Get total storage usage:
const totalBytes = await datasource.totalSize();
console.log(`Total storage: ${bytes(totalBytes)}`);
Local implementation: Iterates through all files and sums sizes S3 implementation: Uses ListObjectsCommand and sums ContentLength

Individual file size

const fileSize = await datasource.size('abc123.png');
Local: Uses stat() to get file size S3: Uses HeadObjectCommand to get metadata

Temporary directory

All uploads are initially saved to a temporary directory:
CORE_TEMP_DIRECTORY=/tmp/zipline
Default: os.tmpdir() + '/zipline' The temp directory is used for:
  • Initial file reception
  • Image compression
  • GPS metadata removal
  • Chunked upload assembly
Temp files are automatically cleaned up after upload completes or fails.

FAQs

No, Zipline uses a single datasource for all files. You cannot mix local and S3 storage within the same instance.
Any S3-compatible service works: AWS S3, MinIO, Backblaze B2, DigitalOcean Spaces, Wasabi, Cloudflare R2, etc.

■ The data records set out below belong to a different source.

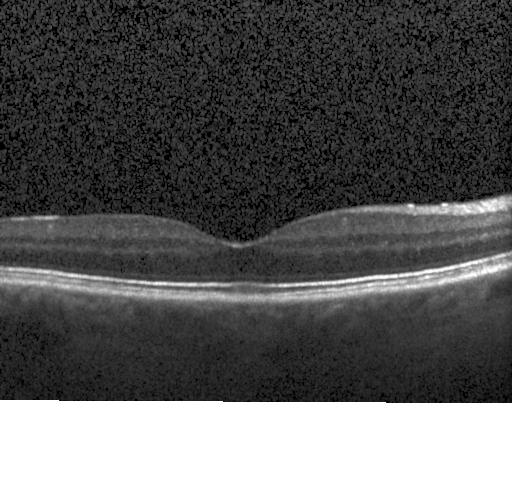 Retinal OCT B-scan; spectral-domain OCT; macular scan. Dx: neither choroidal neovascularization, diabetic macular edema, nor drusen.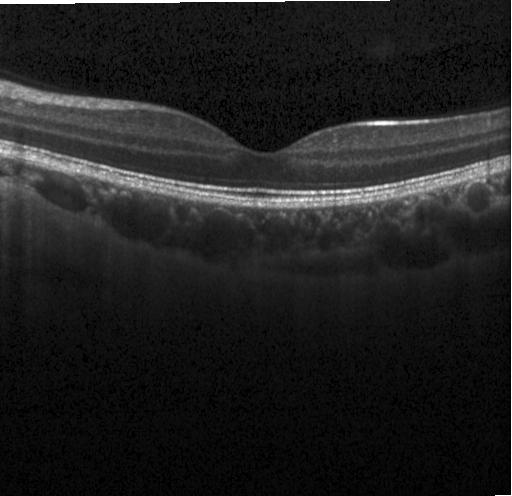
Retinal OCT cross-section, spectral-domain optical coherence tomography, acquired on a Heidelberg Spectralis — The scan shows no evidence of choroidal neovascularization, diabetic macular edema, or drusen.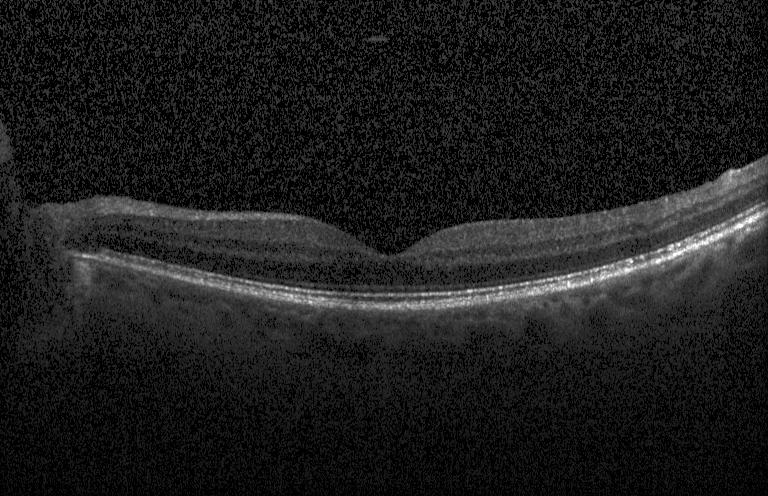
Optical coherence tomography scan — Finding: neither choroidal neovascularization, diabetic macular edema, nor drusen.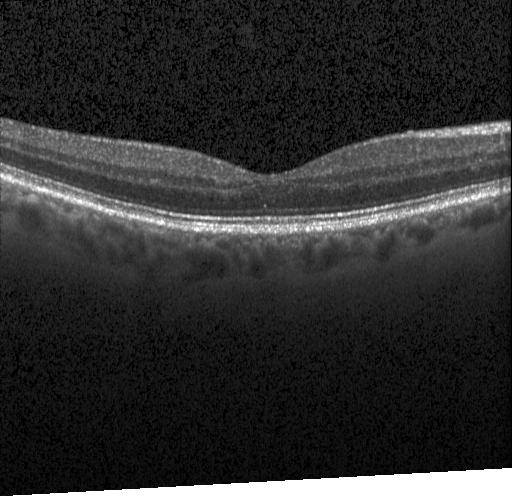
Horizontal scan through the fovea; acquired on a Heidelberg Spectralis; OCT B-scan; spectral-domain OCT.
Diagnosis: no choroidal neovascularization, diabetic macular edema, or drusen.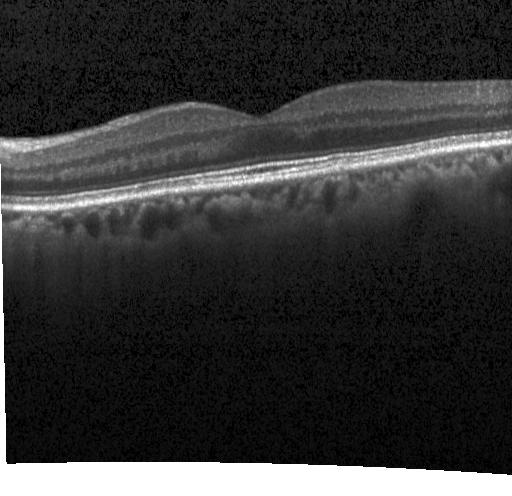
Finding: no choroidal neovascularization, no diabetic macular edema, and no drusen.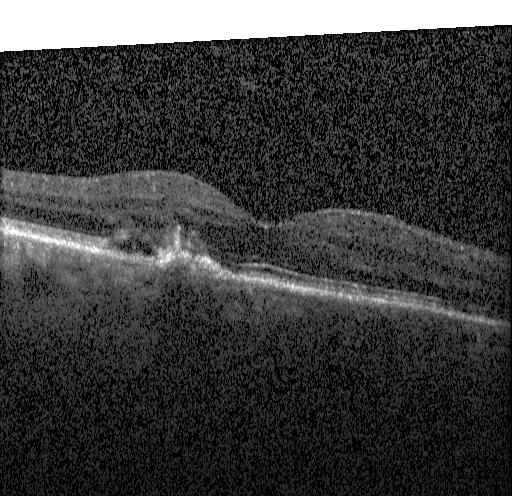
OCT B-scan
OCT finding: choroidal neovascularization (CNV).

Use the endpoint and forcePathStyle options for non-AWS services.
For local storage, use filesystem backup tools (rsync, tar, etc.). For S3 storage, use S3 versioning, cross-region replication, or bucket lifecycle policies.
Yes, mount your NAS to the server and point DATASOURCE_LOCAL_DIRECTORY to the mount point. Ensure proper permissions and network reliability.
Uploads will fail and return errors. Zipline validates S3 access on startup, so if S3 is down when Zipline starts, it will exit with an error. Consider using S3’s built-in redundancy.